Short task: Edit all the records below so that "collectors" becomes "collected by" everywhere, and leave every other line unchanged.

===== Entries provided =====

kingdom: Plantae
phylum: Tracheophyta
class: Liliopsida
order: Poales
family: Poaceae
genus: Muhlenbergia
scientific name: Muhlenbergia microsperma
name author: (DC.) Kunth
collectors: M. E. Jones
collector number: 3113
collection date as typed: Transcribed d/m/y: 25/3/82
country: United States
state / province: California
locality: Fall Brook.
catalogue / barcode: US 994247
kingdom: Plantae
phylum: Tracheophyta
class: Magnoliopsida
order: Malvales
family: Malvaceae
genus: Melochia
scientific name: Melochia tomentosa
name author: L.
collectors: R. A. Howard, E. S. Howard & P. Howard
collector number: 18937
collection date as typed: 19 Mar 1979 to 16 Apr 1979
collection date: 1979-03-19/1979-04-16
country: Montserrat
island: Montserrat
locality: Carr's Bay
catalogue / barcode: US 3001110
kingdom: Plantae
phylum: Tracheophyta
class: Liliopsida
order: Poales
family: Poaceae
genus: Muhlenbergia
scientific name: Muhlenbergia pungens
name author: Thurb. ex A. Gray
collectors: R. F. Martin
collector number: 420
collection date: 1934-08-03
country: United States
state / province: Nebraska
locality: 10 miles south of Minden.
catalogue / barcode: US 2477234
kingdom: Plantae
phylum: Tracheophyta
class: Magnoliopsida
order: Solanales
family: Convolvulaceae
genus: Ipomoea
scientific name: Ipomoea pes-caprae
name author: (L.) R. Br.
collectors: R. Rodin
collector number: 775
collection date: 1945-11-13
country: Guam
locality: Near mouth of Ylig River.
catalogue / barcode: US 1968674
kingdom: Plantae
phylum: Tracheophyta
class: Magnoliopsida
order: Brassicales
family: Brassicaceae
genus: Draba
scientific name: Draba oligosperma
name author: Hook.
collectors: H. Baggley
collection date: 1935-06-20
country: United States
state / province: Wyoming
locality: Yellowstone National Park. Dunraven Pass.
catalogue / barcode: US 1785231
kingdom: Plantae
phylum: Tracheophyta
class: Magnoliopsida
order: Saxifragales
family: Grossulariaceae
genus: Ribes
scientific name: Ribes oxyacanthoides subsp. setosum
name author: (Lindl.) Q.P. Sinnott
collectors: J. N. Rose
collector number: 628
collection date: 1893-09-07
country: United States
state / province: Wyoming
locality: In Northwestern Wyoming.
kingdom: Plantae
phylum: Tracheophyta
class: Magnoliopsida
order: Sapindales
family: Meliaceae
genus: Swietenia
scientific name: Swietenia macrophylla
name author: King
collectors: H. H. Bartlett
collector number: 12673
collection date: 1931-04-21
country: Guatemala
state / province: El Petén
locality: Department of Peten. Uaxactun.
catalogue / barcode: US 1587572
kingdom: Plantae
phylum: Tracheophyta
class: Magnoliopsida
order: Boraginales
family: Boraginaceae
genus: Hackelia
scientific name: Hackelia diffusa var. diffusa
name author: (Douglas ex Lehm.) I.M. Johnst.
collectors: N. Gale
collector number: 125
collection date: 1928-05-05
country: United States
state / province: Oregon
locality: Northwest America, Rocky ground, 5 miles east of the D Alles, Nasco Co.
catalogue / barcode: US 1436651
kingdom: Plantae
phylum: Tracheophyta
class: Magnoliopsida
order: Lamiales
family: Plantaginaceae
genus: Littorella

=====

Written solution:
kingdom: Plantae
phylum: Tracheophyta
class: Liliopsida
order: Poales
family: Poaceae
genus: Muhlenbergia
scientific name: Muhlenbergia microsperma
name author: (DC.) Kunth
collected by: M. E. Jones
collector number: 3113
collection date as typed: Transcribed d/m/y: 25/3/82
country: United States
state / province: California
locality: Fall Brook.
catalogue / barcode: US 994247
kingdom: Plantae
phylum: Tracheophyta
class: Magnoliopsida
order: Malvales
family: Malvaceae
genus: Melochia
scientific name: Melochia tomentosa
name author: L.
collected by: R. A. Howard, E. S. Howard & P. Howard
collector number: 18937
collection date as typed: 19 Mar 1979 to 16 Apr 1979
collection date: 1979-03-19/1979-04-16
country: Montserrat
island: Montserrat
locality: Carr's Bay
catalogue / barcode: US 3001110
kingdom: Plantae
phylum: Tracheophyta
class: Liliopsida
order: Poales
family: Poaceae
genus: Muhlenbergia
scientific name: Muhlenbergia pungens
name author: Thurb. ex A. Gray
collected by: R. F. Martin
collector number: 420
collection date: 1934-08-03
country: United States
state / province: Nebraska
locality: 10 miles south of Minden.
catalogue / barcode: US 2477234
kingdom: Plantae
phylum: Tracheophyta
class: Magnoliopsida
order: Solanales
family: Convolvulaceae
genus: Ipomoea
scientific name: Ipomoea pes-caprae
name author: (L.) R. Br.
collected by: R. Rodin
collector number: 775
collection date: 1945-11-13
country: Guam
locality: Near mouth of Ylig River.
catalogue / barcode: US 1968674
kingdom: Plantae
phylum: Tracheophyta
class: Magnoliopsida
order: Brassicales
family: Brassicaceae
genus: Draba
scientific name: Draba oligosperma
name author: Hook.
collected by: H. Baggley
collection date: 1935-06-20
country: United States
state / province: Wyoming
locality: Yellowstone National Park. Dunraven Pass.
catalogue / barcode: US 1785231
kingdom: Plantae
phylum: Tracheophyta
class: Magnoliopsida
order: Saxifragales
family: Grossulariaceae
genus: Ribes
scientific name: Ribes oxyacanthoides subsp. setosum
name author: (Lindl.) Q.P. Sinnott
collected by: J. N. Rose
collector number: 628
collection date: 1893-09-07
country: United States
state / province: Wyoming
locality: In Northwestern Wyoming.
kingdom: Plantae
phylum: Tracheophyta
class: Magnoliopsida
order: Sapindales
family: Meliaceae
genus: Swietenia
scientific name: Swietenia macrophylla
name author: King
collected by: H. H. Bartlett
collector number: 12673
collection date: 1931-04-21
country: Guatemala
state / province: El Petén
locality: Department of Peten. Uaxactun.
catalogue / barcode: US 1587572
kingdom: Plantae
phylum: Tracheophyta
class: Magnoliopsida
order: Boraginales
family: Boraginaceae
genus: Hackelia
scientific name: Hackelia diffusa var. diffusa
name author: (Douglas ex Lehm.) I.M. Johnst.
collected by: N. Gale
collector number: 125
collection date: 1928-05-05
country: United States
state / province: Oregon
locality: Northwest America, Rocky ground, 5 miles east of the D Alles, Nasco Co.
catalogue / barcode: US 1436651
kingdom: Plantae
phylum: Tracheophyta
class: Magnoliopsida
order: Lamiales
family: Plantaginaceae
genus: Littorella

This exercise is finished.